To T. H. Huxley   25 November [1859]

Ilkley Wells House | Otley Yorkshire

Nov. 25th

My dear Huxley

I rejoice beyond measure at Lecture.1 I shall be at home in a fortnight, when I could send you splendid folio coloured drawings of Pigeons.2 Would this be in time? If not I think I could write to my servant & have them sent to you.— If I do not hear I shall understand that about 15 or 16 days will be in time.—

I have had a kind yet slashing letter against me from poor dear old Sedgwick, “who has laughed till his sides ached at my Book”3 Phillips is cautious but decidedly, I fear, hostile.—4

Hurrah for Lecture it is grand!

In Haste | C. Darwin

Huxley had apparently completed plans to deliver a lecture on CD’s theory at the Royal Institution of Great Britain (see letter from J. D. Hooker, [21 November 1859], and letter to J. D. Hooker, [22 November 1859]).
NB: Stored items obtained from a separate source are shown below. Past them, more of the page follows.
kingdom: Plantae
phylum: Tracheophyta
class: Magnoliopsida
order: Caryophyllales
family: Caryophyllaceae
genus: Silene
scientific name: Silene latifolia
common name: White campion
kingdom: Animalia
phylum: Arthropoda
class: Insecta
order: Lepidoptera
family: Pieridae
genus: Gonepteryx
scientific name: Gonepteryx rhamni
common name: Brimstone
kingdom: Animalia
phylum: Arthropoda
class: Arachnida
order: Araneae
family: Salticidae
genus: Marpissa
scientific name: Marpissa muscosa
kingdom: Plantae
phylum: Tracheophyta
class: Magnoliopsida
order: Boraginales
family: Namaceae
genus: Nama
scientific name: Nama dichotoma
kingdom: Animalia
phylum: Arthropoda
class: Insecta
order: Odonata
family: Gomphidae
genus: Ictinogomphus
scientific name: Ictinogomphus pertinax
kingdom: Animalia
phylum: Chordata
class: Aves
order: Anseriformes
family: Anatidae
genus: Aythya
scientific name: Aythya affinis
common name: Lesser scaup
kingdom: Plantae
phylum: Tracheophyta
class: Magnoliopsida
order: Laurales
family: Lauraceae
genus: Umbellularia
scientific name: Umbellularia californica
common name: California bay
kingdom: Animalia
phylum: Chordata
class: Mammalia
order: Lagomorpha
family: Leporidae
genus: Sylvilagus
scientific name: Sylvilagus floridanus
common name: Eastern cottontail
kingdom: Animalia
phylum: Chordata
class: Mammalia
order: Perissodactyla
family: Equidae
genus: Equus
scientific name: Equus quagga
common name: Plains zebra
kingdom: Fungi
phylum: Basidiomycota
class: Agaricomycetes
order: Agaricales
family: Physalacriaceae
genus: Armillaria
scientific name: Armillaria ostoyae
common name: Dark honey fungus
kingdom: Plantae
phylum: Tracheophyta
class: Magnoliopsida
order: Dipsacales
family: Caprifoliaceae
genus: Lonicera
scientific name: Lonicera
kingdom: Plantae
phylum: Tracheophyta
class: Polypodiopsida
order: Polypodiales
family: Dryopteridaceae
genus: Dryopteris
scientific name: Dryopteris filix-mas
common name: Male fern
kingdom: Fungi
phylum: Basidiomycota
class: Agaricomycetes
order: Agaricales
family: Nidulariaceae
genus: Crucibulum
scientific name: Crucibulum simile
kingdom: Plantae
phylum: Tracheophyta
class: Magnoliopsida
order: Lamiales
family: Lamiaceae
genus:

The lecture was delivered on 10 February 1860 (T. H. Huxley 1860).
At his lecture, Huxley exhibited skulls and illustrations of various breeds of domestic pigeons and discussed CD’s theory of their common origin from the wild rock pigeon (T. H. Huxley 1860,p. 197). See letter to T. H. Huxley, 16 December [1859]. The coloured drawings to which CD refers came from Eaton 1858. See also letter to T. H. Huxley, 13 December [1859].
John Phillips’s letter has not been found. CD had sent him a presentation copy of Origin (see letters to John Phillips, 11 November [1859] and 26 November [1859]).